For the data below, say how many lines contain "used". Only the number should be given.

_MATERIAL PROVIDED_:
****

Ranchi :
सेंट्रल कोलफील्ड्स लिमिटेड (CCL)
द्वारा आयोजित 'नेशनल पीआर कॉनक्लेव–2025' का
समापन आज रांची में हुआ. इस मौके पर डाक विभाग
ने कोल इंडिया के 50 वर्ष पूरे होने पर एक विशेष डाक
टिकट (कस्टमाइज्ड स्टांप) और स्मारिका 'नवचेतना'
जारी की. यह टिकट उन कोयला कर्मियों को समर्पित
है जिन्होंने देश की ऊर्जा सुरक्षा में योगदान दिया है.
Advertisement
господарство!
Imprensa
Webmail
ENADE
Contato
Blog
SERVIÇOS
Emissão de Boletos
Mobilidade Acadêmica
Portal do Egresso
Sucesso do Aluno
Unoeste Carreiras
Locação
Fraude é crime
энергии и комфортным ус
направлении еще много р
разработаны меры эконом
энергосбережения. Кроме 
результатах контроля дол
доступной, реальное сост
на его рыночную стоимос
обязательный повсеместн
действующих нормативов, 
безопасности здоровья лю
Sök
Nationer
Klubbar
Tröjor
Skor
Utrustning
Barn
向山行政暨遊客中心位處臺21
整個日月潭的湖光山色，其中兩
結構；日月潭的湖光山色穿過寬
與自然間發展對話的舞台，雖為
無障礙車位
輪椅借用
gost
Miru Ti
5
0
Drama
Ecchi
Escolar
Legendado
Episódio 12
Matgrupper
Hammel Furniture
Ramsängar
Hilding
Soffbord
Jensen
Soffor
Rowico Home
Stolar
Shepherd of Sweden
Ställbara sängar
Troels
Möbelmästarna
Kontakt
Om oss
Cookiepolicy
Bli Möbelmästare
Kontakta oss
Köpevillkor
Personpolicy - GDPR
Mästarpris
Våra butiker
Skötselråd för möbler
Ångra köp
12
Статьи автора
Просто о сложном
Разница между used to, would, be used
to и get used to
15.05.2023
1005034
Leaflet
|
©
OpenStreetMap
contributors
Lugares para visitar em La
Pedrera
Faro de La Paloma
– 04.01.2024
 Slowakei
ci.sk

****

_WRITTEN SOLUTION_: 2